**AUFGABENSTELLUNG:** Entscheiden Sie, ob die folgenden Aussagen mit dem Textauszug unten übereinstimmen, und belegen Sie jedes Ja oder Nein mit den maßgeblichen Worten des Textauszugs als wörtlichem Zitat: 1. Die Telekom bemerkte die unrechtmäßigen Aktivierungen im August. 2. Drillisch räumte die Vorwürfe ein. 3. Kunden, die das Telekom-Netz nutzen, verlieren ihre Netzversorgung.

**TEXTAUSZUG:**
__________
Telekom kündigt Drillisch fristlos und erstattet Strafanzeige

Wie die Telekom soeben via Pressemitteilung verkündet hat, beendet man mit sofortiger Wirkung die Geschäftsbeziehungen mit der Drillisch AG und ihren Tochterunternehmen. Grund dafür ist ein „Schwerwiegender Verdacht auf Provisionsbetrug“. Kunden von Drillisch, die über einen Discount-Anbieter telefonieren, müssen sich aber keine Sorgen machen, die Netzversorgung ist sichergestellt.

Zu dem Unternehmen gehören u.a. Marken wie simply, maXXim, Telco, McSIM, PennyMobil, ja!Mobil und hellomobil. Allerdings funken nicht alle diese Marken im Netz der Telekom bzw. nutzen auch noch andere Netze. Ob die Vorwürfe der Telekom stimmen, kann ich nicht beurteilen, Preisdruck herrscht aber bei den Discountern allemal.

Pressemitteilung (Klicken zum Anzeigen)

Die Deutsche Telekom hat die Zusammenarbeit mit der Drillisch AG und ihren Tochterunternehmen fristlos gekündigt. Der Konzern hat zudem Strafanzeige gegen den Serviceprovider erstattet. Grund ist der schwerwiegende Verdacht auf Provisionsbetrug durch Simply, ein Tochterunternehmen der Drillisch AG, das Prepaid-Mobilfunkverträge vermarktet.

„Betrug dulden wir nicht und gehen konsequent dagegen vor“, betont Manfred Balz, Vorstand Datenschutz, Recht und Compliance bei der Telekom. Die Telekom hatte im August festgestellt, dass der Vertriebspartner seit Februar 2011 mehrere zehntausend Mobilfunkanschlüsse aktiviert hat, ohne dass tatsächliche Kundenverhältnisse zu Grunde liegen. Auf diese Weise hatte Drillisch die Telekom um Provisionen betrogen. Die Telekom verlangt deshalb Provisionszahlungen in einstelliger Millionenhöhe zurück.

Die Geschäftsleitungen von Simply und der Drillisch AG sind teilweise identisch. Zudem erfolgte der Betrug mit Unterstützung weiterer Gesellschaften der Drillisch-Gruppe. Deshalb trennt sich die Telekom von Drillisch insgesamt. Das Unternehmen hatte trotz erdrückenden Beweismaterials den Sachverhalt nicht weiter aufgeklärt und die Vorwürfe sogar bestritten. Eine datenschutzkonforme Analyse ergab allerdings, dass die Karten für Scheinkunden aktiviert wurden.

Für Kunden der Drillisch AG und ihrer Tochterunternehmen, die das Telekom-Netz nutzen, ergeben sich keine Auswirkungen. Die Telekom wird die Netzleistungen weiterhin erbringen.

Die Telekom hat sich in den vergangenen Jahren konsequent von Partnern getrennt, die sich unlauter Vertriebsprovisionen verschafft oder Kundendaten verkauft haben. Der Konzern nimmt hierfür Nachteile in Kauf, da Wettbewerber weiterhin mit diesen Partnern zusammenarbeiten.
__________
**BEREITGESTELLTES MATERIAL:**

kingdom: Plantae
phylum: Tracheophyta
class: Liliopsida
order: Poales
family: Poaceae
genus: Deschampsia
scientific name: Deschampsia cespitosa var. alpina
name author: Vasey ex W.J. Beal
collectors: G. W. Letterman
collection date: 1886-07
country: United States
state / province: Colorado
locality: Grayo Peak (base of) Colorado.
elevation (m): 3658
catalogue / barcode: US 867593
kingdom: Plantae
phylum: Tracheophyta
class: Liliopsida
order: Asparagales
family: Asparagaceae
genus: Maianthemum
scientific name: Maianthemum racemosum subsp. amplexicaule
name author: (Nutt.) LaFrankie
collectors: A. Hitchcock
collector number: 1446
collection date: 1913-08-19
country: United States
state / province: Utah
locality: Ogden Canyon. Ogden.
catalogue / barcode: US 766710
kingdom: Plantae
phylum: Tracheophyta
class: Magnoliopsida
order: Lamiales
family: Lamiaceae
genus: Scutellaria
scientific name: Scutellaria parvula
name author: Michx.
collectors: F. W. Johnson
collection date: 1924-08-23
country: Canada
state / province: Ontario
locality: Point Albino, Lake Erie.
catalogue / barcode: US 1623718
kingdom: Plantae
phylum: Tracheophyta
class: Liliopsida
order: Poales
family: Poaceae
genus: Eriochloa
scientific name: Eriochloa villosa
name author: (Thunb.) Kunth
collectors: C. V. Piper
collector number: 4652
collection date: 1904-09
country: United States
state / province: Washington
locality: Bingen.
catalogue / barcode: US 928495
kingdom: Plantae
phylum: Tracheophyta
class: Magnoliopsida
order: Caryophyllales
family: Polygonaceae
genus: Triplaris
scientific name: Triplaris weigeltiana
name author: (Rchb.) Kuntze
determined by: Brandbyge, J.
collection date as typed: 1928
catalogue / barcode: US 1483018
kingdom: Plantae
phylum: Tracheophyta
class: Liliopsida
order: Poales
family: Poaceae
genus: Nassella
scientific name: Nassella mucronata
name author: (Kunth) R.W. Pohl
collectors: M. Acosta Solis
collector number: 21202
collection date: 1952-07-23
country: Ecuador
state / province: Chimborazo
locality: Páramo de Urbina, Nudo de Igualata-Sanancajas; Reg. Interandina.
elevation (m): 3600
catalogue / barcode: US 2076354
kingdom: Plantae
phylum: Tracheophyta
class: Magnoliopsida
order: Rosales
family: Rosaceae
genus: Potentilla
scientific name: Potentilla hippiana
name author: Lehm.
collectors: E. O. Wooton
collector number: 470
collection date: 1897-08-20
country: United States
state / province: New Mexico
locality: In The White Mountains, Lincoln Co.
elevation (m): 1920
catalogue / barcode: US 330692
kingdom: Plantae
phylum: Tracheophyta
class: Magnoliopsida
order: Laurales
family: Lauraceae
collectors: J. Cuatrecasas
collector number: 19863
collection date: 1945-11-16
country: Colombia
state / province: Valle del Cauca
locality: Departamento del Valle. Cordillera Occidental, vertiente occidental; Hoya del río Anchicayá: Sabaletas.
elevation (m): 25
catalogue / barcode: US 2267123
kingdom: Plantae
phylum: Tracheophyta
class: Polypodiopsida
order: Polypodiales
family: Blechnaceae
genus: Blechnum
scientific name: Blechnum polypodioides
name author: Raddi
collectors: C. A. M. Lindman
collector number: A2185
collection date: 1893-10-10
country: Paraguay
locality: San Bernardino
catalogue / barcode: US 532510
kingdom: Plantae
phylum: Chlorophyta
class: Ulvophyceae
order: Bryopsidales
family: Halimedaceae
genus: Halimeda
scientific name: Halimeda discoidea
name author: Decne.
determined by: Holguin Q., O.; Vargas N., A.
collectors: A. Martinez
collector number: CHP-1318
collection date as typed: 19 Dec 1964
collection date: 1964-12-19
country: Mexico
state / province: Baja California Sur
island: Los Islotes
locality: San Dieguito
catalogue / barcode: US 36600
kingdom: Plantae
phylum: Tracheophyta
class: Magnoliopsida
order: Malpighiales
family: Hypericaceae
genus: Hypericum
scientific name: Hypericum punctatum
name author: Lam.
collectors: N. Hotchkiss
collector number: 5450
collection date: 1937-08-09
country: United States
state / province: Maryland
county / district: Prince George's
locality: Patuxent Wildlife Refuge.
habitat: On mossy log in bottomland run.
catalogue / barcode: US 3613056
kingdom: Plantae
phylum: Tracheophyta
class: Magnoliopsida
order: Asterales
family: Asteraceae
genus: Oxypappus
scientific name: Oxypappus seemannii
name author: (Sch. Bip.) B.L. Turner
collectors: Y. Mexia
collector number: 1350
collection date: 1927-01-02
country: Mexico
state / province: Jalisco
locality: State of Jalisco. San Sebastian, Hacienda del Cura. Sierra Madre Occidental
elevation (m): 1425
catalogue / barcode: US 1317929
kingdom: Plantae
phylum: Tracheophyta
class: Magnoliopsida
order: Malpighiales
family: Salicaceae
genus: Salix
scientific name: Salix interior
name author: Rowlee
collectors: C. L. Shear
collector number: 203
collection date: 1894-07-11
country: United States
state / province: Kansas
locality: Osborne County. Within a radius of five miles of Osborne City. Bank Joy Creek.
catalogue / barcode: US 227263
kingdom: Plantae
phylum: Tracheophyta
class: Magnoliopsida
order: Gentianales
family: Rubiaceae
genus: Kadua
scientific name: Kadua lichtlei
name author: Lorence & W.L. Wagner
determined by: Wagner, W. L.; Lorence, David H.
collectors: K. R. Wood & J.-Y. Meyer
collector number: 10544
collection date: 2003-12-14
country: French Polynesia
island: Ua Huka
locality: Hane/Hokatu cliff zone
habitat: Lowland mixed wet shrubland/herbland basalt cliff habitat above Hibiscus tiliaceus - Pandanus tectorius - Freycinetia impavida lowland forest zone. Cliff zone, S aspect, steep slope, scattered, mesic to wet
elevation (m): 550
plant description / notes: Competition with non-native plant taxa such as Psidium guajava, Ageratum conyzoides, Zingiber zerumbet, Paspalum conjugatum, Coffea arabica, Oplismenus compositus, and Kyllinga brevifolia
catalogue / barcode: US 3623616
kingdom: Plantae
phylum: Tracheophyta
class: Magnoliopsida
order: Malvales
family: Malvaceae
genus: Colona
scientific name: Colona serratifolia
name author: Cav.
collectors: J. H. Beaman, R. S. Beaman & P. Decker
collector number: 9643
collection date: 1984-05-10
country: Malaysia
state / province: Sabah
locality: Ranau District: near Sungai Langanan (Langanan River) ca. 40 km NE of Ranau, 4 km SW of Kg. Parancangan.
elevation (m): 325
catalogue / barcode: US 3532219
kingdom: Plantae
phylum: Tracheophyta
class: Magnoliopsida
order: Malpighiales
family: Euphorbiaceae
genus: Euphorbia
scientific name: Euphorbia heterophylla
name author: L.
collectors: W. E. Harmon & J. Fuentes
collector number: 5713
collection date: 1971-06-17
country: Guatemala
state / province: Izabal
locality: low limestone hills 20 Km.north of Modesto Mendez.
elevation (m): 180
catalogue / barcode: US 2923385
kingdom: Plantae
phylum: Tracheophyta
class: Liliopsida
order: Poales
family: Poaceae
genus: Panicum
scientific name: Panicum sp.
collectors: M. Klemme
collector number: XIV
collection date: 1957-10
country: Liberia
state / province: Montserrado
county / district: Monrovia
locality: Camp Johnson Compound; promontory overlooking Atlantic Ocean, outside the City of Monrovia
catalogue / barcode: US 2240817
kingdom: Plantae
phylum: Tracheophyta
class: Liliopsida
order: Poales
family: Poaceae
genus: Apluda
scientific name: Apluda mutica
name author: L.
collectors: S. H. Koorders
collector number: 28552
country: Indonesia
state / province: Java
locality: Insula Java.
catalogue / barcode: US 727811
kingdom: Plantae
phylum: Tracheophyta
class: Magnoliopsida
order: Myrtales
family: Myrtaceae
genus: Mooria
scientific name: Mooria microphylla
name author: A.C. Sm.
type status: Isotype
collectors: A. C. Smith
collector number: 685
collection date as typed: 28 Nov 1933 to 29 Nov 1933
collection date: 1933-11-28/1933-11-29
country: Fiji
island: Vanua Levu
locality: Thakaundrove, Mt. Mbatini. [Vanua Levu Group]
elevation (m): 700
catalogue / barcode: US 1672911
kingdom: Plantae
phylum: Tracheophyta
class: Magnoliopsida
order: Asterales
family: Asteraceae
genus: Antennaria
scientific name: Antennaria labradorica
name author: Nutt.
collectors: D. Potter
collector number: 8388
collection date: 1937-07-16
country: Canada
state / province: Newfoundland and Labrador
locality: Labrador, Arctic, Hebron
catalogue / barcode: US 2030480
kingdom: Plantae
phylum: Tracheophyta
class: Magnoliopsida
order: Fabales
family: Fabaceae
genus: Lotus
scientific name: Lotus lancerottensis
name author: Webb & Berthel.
__________
**LÖSUNG:**
1. Ja: „Die Telekom hatte im August festgestellt, dass der Vertriebspartner seit Februar 2011 mehrere zehntausend Mobilfunkanschlüsse aktiviert hat, ohne dass tatsächliche Kundenverhältnisse zu Grunde liegen.“
2. Nein: „Das Unternehmen hatte trotz erdrückenden Beweismaterials den Sachverhalt nicht weiter aufgeklärt und die Vorwürfe sogar bestritten.“
3. Nein: „Die Telekom wird die Netzleistungen weiterhin erbringen.“